Buy to let investor facing the music after illegally evicting DJ tenant

A landlord who left his tenant homeless after changing the locks while he was on holiday has been hit with a suspended prison sentence for carrying out an illegal eviction.

A hearing at Leeds Magistrates Court heard that Christopher Saville’s former tenant was forced to sleep in a tent for three months without access to most of his belongings following the eviction, leaving him unable to work.

The court was told that while his tenant was away on holiday, Saville had sent text messages asking if he intended to continue living at the property, a rented flat above a fish and chip shop.


Saville had bought the property five weeks earlier with the sitting tenant who had recently signed a 12 month fixed term tenancy.

Even so Saville told the tenant - a self-employed DJ - that he wanted him to sign a new tenancy agreement, pay a full month’s rent and a deposit and said he was changing the locks to the property.

The tenant returned from his holiday in June 2017 to find that the external gate had been padlocked and the entrance door to the flat had been locked from the inside, effectively leaving him homeless and without access to personal belongings including his DJ equipment and nine-year-old daughter’s school uniforms.

The court was told that on a subsequent date, Saville agreed to give back the tenant’s DJ equipment and his daughter’s school uniforms if he handed over the keys, which he felt he had no option but to do. 

Saville stated that he considered this as termination of the pre-existing tenancy agreement.

The tenant was only permitted to return to the flat a few times and was only able to take what he could carry meaning he lost the vast majority of his possessions.
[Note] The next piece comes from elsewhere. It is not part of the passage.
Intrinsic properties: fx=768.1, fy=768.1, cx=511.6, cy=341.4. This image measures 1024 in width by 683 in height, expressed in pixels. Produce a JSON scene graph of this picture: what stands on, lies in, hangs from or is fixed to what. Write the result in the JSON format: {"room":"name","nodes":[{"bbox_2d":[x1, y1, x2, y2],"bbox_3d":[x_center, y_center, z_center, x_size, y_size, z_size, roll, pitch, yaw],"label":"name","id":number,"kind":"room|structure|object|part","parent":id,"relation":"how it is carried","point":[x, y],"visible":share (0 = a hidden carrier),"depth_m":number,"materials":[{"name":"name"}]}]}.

He was forced into homelessness and had to live in a tent on a campsite for the next three months, the court heard. 

As a result, he was unable to keep working as a DJ and lost his income. As a result of being made homeless, he was also unable to safely house his daughter, who at the time was the subject of custody proceedings, and had little contact for the three months he was living in a tent. 

The tenant has since been granted full custody of her, the court heard.
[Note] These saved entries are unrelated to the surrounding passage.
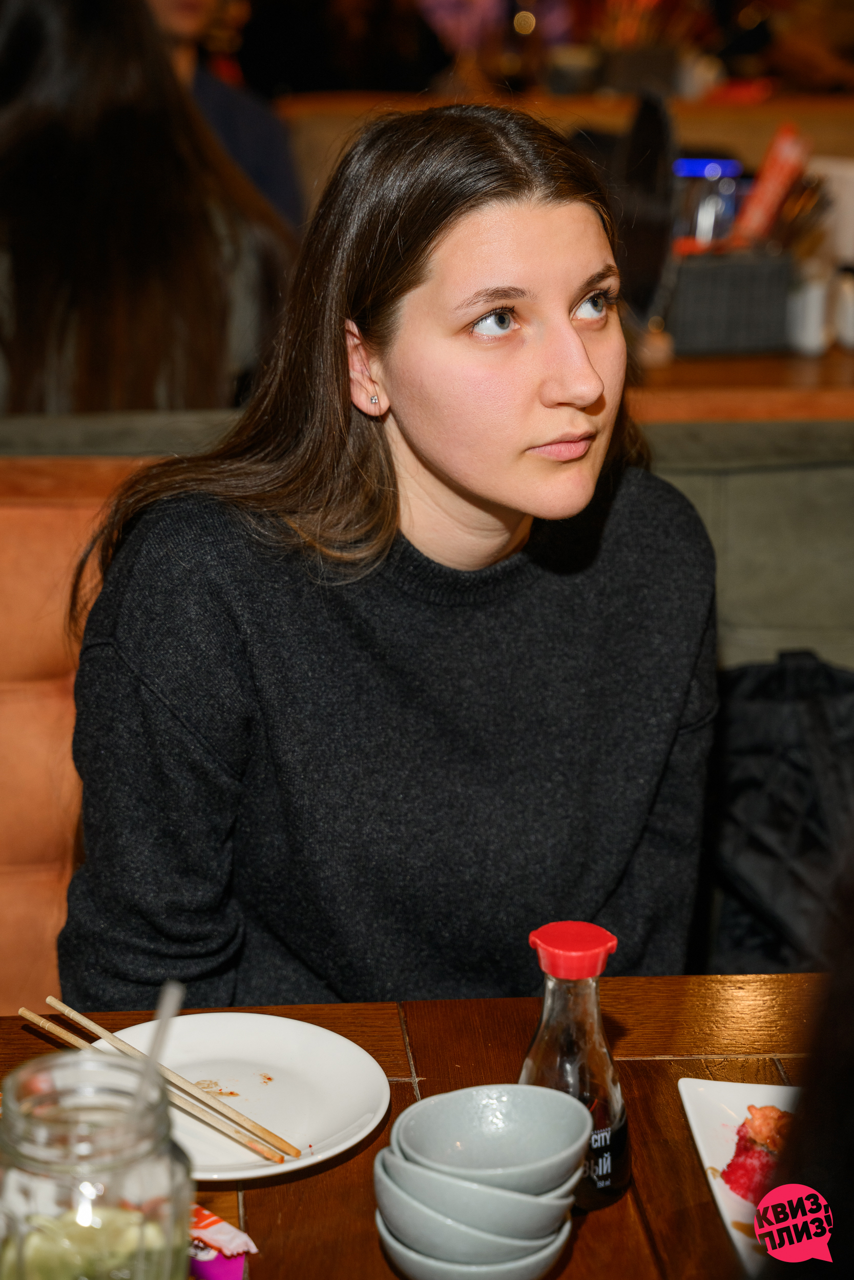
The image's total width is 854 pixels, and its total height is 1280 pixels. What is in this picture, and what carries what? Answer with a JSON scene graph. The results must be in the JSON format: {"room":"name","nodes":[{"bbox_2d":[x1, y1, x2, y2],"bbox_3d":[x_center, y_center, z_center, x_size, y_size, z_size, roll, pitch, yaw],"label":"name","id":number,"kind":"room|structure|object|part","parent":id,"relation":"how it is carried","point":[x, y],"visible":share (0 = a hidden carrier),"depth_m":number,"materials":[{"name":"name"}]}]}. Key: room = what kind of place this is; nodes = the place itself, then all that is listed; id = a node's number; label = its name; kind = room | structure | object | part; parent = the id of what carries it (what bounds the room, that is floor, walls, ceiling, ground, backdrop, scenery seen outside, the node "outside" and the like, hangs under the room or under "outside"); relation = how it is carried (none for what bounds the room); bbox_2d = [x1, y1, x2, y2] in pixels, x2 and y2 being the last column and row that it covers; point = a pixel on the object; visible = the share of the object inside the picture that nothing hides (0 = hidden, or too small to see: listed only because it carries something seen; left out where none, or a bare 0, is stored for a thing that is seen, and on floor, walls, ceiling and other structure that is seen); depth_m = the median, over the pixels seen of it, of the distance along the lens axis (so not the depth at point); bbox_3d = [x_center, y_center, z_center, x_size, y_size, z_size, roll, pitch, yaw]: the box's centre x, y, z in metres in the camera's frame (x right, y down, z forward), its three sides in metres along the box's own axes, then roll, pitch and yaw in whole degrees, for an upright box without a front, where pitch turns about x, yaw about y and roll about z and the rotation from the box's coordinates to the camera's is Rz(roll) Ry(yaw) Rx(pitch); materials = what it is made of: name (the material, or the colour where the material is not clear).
{"room":"restaurant","nodes":[
{"label":"restaurant","id":0,"kind":"room"},
{"bbox_2d":[752,825,853,1279],"bbox_3d":[0.369,0.243,1.023,0.465,0.933,0.569,6,16,18],"label":"person","id":1,"kind":"object","parent":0,"point":[849,995],"visible":0.93,"depth_m":1.02},
{"label":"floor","id":2,"kind":"structure","parent":0,"visible":0},
{"bbox_2d":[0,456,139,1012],"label":"booth seat","id":3,"kind":"object","parent":2,"relation":"on","point":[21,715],"visible":0.33,"depth_m":2.58,"materials":[{"name":"orange leather"}]},
{"bbox_2d":[0,0,299,422],"bbox_3d":[-0.477,-0.577,3.559,0.567,0.974,0.644,-1,16,-5],"label":"woman","id":4,"kind":"object","parent":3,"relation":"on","point":[83,241],"visible":0.68,"depth_m":3.43},
{"bbox_2d":[50,95,717,1021],"bbox_3d":[-0.020,0.019,2.088,0.538,0.807,0.653,-1,16,-5],"label":"woman","id":5,"kind":"object","parent":3,"relation":"on","point":[536,504],"visible":0.88,"depth_m":1.97},
{"bbox_2d":[700,649,853,978],"bbox_3d":[0.429,0.199,2.595,0.454,0.352,0.410,-1,16,-5],"label":"black bag","id":6,"kind":"object","parent":3,"relation":"on","point":[762,750],"visible":0.61,"depth_m":2.53,"materials":[{"name":"black fabric"}]},
{"bbox_2d":[141,0,304,227],"bbox_3d":[-0.500,-1.006,4.712,0.611,1.209,0.626,-1,16,-5],"label":"person","id":7,"kind":"object","parent":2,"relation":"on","point":[272,171],"visible":0.22,"depth_m":4.71},
{"bbox_2d":[1,974,838,1279],"bbox_3d":[0.073,0.783,1.528,1.313,0.750,1.108,-1,16,-5],"label":"wooden table","id":8,"kind":"object","parent":2,"relation":"on","point":[625,1200],"visible":0.49,"depth_m":1.78,"materials":[{"name":"brown wood"}]},
{"bbox_2d":[0,1050,191,1279],"bbox_3d":[-0.179,0.314,1.295,0.111,0.193,0.109,-1,16,-5],"label":"glass jar","id":9,"kind":"object","parent":8,"relation":"on","point":[90,1108],"visible":0.97,"depth_m":1.25,"materials":[{"name":"clear glass"}]},
{"bbox_2d":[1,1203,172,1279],"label":"lime","id":10,"kind":"object","parent":9,"relation":"in","point":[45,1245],"visible":0.76,"depth_m":1.34,"materials":[{"name":"green food"}]},
{"bbox_2d":[127,983,183,1125],"bbox_3d":[-0.162,0.273,1.445,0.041,0.145,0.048,-1,16,-5],"label":"straw","id":11,"kind":"object","parent":9,"relation":"in","point":[172,1000],"visible":0.61,"depth_m":1.44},
{"bbox_2d":[186,1202,255,1276],"bbox_3d":[-0.169,0.364,1.498,0.102,0.025,0.127,-14,21,-42],"label":"snack packet","id":12,"kind":"object","parent":8,"relation":"on","point":[215,1221],"visible":0.46,"depth_m":1.49,"materials":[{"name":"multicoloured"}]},
{"bbox_2d":[91,1011,390,1180],"bbox_3d":[-0.141,0.317,1.705,0.236,0.023,0.235,14,20,39],"label":"white plate","id":13,"kind":"object","parent":8,"relation":"on","point":[247,1038],"visible":0.72,"depth_m":1.75,"materials":[{"name":"white ceramic"}]},
{"bbox_2d":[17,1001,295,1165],"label":"chopstick","id":14,"kind":"object","parent":13,"relation":"on","point":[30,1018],"visible":0.94,"depth_m":1.68,"materials":[{"name":"brown wood"}]},
{"bbox_2d":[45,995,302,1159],"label":"chopstick","id":15,"kind":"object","parent":13,"relation":"on","point":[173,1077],"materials":[{"name":"beige wood"}]},
{"bbox_2d":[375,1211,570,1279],"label":"bowl","id":16,"kind":"object","parent":8,"relation":"on","point":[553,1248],"visible":0.41,"depth_m":1.45,"materials":[{"name":"ceramic"}]},
{"bbox_2d":[374,1149,579,1240],"bbox_3d":[0.030,0.337,1.496,0.123,0.057,0.122,11,18,32],"label":"bowl","id":17,"kind":"object","parent":16,"relation":"on","point":[501,1191],"visible":0.59,"depth_m":1.45,"materials":[{"name":"ceramic"}]},
{"bbox_2d":[392,1082,592,1190],"bbox_3d":[0.039,0.319,1.492,0.122,0.057,0.121,-7,17,-25],"label":"bowl","id":18,"kind":"object","parent":17,"relation":"on","point":[560,1153],"visible":0.96,"depth_m":1.52,"materials":[{"name":"ceramic"}]},
{"bbox_2d":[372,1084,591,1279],"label":"bowl stack","id":19,"kind":"object","parent":8,"relation":"on","point":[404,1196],"visible":0.97,"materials":[{"name":"ceramic"}]},
{"bbox_2d":[519,919,631,1211],"bbox_3d":[0.092,0.265,1.560,0.076,0.179,0.074,-9,18,-31],"label":"sauce bottle","id":20,"kind":"object","parent":8,"relation":"on","point":[615,1115],"visible":0.79,"depth_m":1.54,"materials":[{"name":"clear glass"}]},
{"bbox_3d":[0.089,0.183,1.503,0.058,0.027,0.059,-4,17,-16],"label":"cap","id":21,"kind":"part","parent":20,"relation":"part of","materials":[{"name":"red plastic"}]},
{"bbox_2d":[678,1076,802,1276],"bbox_3d":[0.279,0.353,1.571,0.202,0.024,0.296,-1,16,-5],"label":"white plate","id":22,"kind":"object","parent":8,"relation":"on","point":[718,1110],"visible":0.43,"depth_m":1.66,"materials":[{"name":"white ceramic"}]},
{"bbox_2d":[721,1104,793,1200],"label":"sushi","id":23,"kind":"object","parent":22,"relation":"on","point":[742,1138],"visible":0.48,"depth_m":1.57,"materials":[{"name":"red food"}]},
{"bbox_2d":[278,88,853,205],"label":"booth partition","id":24,"kind":"object","parent":2,"relation":"on","point":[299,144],"visible":0.18,"depth_m":5.97,"materials":[{"name":"brown wood"}]},
{"bbox_2d":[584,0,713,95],"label":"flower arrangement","id":25,"kind":"object","parent":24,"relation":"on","point":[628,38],"visible":0.82,"depth_m":6.32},
{"bbox_2d":[619,340,853,423],"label":"table","id":26,"kind":"object","parent":2,"relation":"on","point":[809,371],"visible":0.25,"depth_m":3.82,"materials":[{"name":"brown wood"}]},
{"bbox_2d":[610,90,678,335],"bbox_3d":[0.341,-0.695,4.115,0.138,0.376,0.290,-1,16,-5],"label":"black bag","id":27,"kind":"object","parent":26,"relation":"on","point":[648,161],"visible":0.69,"depth_m":4.06,"materials":[{"name":"black"}]},
{"bbox_2d":[663,245,793,354],"bbox_3d":[0.457,-0.561,4.035,0.269,0.155,0.198,-1,16,-5],"label":"basket","id":28,"kind":"object","parent":26,"relation":"on","point":[774,312],"visible":0.81,"depth_m":3.96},
{"bbox_2d":[671,156,742,251],"bbox_3d":[0.461,-0.679,4.180,0.137,0.254,0.124,-1,16,-5],"label":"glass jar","id":29,"kind":"object","parent":28,"relation":"in","point":[685,164],"visible":0.55,"depth_m":4.12,"materials":[{"name":"glass"}]},
{"bbox_2d":[729,122,811,250],"bbox_3d":[0.565,-0.700,4.085,0.133,0.257,0.077,-5,16,-20],"label":"packet","id":30,"kind":"object","parent":28,"relation":"in","point":[774,184],"visible":0.72,"depth_m":4.06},
{"bbox_2d":[784,260,834,355],"bbox_3d":[0.610,-0.530,4.006,0.080,0.124,0.080,-1,16,-5],"label":"white cup","id":31,"kind":"object","parent":26,"relation":"on","point":[805,337],"visible":0.92,"depth_m":3.98,"materials":[{"name":"white"}]},
{"bbox_2d":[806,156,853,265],"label":"white container","id":32,"kind":"object","parent":26,"relation":"on","point":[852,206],"visible":0.64,"depth_m":4.31,"materials":[{"name":"white paper"}]},
{"bbox_2d":[832,263,853,347],"bbox_3d":[0.708,-0.542,4.066,0.088,0.125,0.087,-1,16,-5],"label":"white cup","id":33,"kind":"object","parent":26,"relation":"on","point":[844,321],"visible":1,"depth_m":4.05,"materials":[{"name":"white"}]}
]}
The court was told that in May 2017, the tenant approached Leeds council alleging illegal eviction.

After being found guilty at a previous hearing which he failed to attend, Saville was brought before Leeds Magistrates Court earlier this month and sentenced to 20 weeks custody suspended for 12 months, 250 hours unpaid work and £1,000 compensation. 

Saville was also banned from contacting the tenant indefinitely.

  • jeremy clarke

    Exactly the sort of landlord that legislation is designed for but why has it taken 20 months to get to court? Landlords like this are the ones that give good landlords a bad name. In the case, legislation that is 30 years old therefore should be known to all a good case for a specific housing court, offend, report, charge, should be almost no delays.

  • icon

    Absolutely atrocious. THIS is the reason we need a Housing Court, as this should not have taken 20 months to get a prosecution and verdict! This should have been sorted within 20 weeks!
    This man should be forced to register with a redress scheme or use an agent who is a member of one in high standing. If he does not, he should have to sell his rented properties. People like this should not be allowed to be Landlords, he treated this poor tenant and his daughter abominably.